[ABOUT THIS TASK]
List every line below containing "controller".

(Data records)

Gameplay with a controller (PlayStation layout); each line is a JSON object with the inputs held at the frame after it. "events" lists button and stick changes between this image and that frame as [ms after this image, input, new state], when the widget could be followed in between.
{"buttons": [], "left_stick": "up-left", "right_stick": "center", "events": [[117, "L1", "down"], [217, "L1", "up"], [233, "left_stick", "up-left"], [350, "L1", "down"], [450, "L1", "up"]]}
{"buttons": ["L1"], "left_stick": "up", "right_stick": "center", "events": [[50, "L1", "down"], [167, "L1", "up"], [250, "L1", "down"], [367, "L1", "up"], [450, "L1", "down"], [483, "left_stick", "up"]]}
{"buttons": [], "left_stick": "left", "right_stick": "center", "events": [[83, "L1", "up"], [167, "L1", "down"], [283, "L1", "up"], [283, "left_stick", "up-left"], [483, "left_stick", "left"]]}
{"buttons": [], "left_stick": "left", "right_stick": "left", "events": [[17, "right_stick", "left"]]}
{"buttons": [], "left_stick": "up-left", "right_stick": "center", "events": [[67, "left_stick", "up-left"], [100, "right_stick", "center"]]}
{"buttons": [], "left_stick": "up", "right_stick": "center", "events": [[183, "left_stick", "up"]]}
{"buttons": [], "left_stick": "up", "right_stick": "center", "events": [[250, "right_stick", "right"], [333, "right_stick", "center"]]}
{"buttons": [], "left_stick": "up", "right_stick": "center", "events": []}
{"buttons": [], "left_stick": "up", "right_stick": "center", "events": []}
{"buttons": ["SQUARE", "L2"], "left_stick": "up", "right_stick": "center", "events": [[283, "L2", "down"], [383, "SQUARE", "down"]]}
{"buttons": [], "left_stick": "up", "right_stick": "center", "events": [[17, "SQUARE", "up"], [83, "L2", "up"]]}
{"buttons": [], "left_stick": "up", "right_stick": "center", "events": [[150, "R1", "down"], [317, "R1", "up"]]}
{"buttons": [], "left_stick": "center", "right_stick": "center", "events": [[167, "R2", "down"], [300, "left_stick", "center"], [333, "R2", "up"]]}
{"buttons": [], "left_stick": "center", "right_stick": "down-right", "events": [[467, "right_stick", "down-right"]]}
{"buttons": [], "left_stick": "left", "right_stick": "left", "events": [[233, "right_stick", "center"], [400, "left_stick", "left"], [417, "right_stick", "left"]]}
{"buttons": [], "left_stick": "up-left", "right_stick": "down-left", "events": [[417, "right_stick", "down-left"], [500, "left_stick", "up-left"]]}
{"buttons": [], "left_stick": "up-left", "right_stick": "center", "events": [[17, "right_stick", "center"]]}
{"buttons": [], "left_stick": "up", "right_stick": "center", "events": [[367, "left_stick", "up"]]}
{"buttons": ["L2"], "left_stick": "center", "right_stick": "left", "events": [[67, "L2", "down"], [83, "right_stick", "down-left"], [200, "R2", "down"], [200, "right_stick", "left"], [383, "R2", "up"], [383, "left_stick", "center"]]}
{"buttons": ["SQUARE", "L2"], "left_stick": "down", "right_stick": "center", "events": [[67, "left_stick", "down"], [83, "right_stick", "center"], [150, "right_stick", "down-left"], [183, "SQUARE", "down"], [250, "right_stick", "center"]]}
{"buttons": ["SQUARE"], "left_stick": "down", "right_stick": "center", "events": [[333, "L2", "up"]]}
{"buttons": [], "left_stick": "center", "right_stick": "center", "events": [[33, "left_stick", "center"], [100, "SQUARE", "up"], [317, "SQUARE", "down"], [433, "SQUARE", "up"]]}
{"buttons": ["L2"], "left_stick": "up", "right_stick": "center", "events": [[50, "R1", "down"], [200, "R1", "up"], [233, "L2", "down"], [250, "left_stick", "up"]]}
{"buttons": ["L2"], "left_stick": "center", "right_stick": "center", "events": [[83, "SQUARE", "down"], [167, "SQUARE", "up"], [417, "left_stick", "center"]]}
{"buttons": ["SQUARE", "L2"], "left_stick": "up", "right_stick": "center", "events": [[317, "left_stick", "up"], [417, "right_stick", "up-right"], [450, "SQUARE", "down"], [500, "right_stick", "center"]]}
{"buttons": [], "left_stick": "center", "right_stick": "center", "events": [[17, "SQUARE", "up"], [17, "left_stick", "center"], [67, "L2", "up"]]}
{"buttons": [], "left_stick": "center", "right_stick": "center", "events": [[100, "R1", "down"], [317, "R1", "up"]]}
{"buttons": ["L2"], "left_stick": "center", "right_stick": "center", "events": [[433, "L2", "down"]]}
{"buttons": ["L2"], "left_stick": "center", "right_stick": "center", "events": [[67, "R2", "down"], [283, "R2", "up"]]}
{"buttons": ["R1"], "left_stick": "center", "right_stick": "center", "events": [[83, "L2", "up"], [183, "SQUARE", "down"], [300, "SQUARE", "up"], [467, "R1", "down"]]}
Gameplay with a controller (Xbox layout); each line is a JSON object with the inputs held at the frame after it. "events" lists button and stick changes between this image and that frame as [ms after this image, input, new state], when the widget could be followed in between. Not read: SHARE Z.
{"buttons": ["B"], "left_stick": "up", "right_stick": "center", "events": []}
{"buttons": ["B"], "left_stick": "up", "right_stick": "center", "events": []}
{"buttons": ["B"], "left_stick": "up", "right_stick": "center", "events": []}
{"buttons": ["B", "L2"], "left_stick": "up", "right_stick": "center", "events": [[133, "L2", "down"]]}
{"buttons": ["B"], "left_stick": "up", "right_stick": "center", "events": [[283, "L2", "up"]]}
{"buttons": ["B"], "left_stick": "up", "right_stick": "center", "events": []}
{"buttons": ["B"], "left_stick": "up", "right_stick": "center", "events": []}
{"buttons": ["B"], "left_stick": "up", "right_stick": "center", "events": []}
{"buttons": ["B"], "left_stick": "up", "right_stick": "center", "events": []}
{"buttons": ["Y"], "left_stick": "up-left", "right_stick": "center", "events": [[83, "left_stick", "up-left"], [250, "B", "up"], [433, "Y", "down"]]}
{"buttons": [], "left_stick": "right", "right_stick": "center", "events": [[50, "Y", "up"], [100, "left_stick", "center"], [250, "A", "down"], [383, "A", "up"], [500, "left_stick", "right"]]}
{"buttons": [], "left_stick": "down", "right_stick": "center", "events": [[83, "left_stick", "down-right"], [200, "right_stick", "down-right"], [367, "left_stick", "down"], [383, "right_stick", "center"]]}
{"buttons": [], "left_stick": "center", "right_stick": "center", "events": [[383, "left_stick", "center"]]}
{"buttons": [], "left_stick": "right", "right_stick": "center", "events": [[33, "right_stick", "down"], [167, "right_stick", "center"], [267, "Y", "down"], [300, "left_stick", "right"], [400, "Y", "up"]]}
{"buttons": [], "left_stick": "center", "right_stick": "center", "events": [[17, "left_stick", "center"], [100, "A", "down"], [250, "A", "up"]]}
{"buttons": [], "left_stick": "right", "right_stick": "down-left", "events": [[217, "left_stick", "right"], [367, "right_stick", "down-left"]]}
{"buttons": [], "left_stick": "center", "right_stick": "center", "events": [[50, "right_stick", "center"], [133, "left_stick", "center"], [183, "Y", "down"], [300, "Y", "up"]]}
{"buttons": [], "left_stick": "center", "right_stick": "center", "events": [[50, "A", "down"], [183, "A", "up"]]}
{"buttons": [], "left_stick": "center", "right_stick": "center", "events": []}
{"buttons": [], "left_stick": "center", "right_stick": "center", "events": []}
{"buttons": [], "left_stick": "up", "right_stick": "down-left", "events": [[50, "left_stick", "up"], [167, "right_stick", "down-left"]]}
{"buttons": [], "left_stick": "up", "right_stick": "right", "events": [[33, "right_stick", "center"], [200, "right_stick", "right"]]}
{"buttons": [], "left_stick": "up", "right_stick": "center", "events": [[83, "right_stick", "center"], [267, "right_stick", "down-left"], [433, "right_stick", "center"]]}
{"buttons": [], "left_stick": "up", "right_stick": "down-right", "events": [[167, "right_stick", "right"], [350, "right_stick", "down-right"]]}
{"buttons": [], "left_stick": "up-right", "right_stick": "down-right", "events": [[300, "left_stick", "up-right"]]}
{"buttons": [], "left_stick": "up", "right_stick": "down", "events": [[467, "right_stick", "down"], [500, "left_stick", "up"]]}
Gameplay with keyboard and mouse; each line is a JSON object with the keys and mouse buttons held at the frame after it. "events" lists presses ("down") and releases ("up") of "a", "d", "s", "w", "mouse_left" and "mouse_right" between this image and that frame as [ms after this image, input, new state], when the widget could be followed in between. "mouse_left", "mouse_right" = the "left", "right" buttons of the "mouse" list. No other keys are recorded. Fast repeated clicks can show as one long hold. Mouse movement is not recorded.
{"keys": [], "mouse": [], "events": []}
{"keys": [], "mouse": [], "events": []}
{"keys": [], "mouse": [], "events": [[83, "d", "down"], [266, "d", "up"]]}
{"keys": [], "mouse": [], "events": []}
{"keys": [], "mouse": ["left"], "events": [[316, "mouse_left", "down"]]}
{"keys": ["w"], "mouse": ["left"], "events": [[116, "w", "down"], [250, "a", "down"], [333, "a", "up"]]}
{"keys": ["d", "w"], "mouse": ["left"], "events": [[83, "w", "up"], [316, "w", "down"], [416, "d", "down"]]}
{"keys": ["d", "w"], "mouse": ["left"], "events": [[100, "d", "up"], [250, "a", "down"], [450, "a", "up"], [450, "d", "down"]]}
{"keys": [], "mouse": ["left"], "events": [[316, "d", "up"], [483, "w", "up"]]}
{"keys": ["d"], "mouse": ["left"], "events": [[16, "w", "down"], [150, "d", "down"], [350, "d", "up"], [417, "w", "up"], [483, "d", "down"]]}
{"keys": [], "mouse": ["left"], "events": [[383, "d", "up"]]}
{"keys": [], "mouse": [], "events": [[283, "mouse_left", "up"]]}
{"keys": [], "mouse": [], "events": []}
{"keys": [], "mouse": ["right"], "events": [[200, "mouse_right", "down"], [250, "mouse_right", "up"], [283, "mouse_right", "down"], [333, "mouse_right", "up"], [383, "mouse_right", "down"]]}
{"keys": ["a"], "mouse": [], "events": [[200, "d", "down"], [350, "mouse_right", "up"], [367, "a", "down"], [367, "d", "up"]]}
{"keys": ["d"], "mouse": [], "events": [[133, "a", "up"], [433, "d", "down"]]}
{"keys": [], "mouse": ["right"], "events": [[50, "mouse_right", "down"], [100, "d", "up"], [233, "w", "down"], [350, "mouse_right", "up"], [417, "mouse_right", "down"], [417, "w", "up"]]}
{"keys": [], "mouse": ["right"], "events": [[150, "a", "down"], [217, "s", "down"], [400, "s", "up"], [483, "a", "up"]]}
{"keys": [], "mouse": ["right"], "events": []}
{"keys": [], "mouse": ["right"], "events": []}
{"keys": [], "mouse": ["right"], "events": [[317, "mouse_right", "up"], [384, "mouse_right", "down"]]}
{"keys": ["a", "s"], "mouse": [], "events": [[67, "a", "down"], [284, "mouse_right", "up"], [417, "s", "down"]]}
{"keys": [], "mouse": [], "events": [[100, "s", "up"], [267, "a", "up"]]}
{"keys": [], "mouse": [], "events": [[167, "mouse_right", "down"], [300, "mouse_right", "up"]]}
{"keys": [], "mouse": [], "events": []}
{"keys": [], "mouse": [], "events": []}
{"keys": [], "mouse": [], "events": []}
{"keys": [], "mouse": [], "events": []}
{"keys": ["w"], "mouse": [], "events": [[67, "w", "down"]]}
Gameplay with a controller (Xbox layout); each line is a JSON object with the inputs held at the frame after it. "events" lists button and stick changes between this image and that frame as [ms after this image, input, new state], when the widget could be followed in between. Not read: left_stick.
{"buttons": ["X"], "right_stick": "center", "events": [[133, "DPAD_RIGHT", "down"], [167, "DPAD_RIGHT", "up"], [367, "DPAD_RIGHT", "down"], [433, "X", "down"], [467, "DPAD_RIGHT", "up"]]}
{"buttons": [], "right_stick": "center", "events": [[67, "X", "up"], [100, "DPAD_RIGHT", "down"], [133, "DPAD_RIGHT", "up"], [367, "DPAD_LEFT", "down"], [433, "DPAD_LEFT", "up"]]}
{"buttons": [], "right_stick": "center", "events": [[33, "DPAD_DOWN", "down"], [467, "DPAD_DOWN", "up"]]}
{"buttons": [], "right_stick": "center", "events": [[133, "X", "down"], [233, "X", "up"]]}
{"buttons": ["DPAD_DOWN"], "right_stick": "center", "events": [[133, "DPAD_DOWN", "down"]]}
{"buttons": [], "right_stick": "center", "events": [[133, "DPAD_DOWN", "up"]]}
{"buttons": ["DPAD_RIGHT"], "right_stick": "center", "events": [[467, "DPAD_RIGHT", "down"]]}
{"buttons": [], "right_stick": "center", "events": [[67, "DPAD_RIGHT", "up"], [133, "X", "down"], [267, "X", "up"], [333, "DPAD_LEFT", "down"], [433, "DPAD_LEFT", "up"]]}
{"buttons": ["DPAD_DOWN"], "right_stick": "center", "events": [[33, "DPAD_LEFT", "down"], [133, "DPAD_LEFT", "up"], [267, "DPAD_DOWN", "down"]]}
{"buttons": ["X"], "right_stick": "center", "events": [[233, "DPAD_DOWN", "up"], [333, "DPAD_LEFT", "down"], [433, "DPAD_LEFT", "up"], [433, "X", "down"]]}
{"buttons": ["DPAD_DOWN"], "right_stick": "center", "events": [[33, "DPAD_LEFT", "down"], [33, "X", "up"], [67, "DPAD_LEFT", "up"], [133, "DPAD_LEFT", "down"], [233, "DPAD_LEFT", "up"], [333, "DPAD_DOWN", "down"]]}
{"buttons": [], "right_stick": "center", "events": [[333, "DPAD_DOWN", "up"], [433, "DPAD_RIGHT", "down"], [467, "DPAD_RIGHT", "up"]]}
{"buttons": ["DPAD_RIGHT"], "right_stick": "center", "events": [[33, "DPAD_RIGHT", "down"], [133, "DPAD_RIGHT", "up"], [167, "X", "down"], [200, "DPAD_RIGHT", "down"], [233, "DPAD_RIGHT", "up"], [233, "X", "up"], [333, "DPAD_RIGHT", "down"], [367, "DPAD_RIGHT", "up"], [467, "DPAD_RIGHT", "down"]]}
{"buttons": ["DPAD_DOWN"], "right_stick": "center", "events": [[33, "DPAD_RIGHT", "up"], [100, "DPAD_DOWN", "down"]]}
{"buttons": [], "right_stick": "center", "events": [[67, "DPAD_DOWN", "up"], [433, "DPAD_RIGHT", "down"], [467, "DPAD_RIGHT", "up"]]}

[ANSWER TO THIS EXERCISE]
Gameplay with a controller (PlayStation layout); each line is a JSON object with the inputs held at the frame after it. "events" lists button and stick changes between this image and that frame as [ms after this image, input, new state], when the widget could be followed in between.
Gameplay with a controller (Xbox layout); each line is a JSON object with the inputs held at the frame after it. "events" lists button and stick changes between this image and that frame as [ms after this image, input, new state], when the widget could be followed in between. Not read: SHARE Z.
Gameplay with a controller (Xbox layout); each line is a JSON object with the inputs held at the frame after it. "events" lists button and stick changes between this image and that frame as [ms after this image, input, new state], when the widget could be followed in between. Not read: left_stick.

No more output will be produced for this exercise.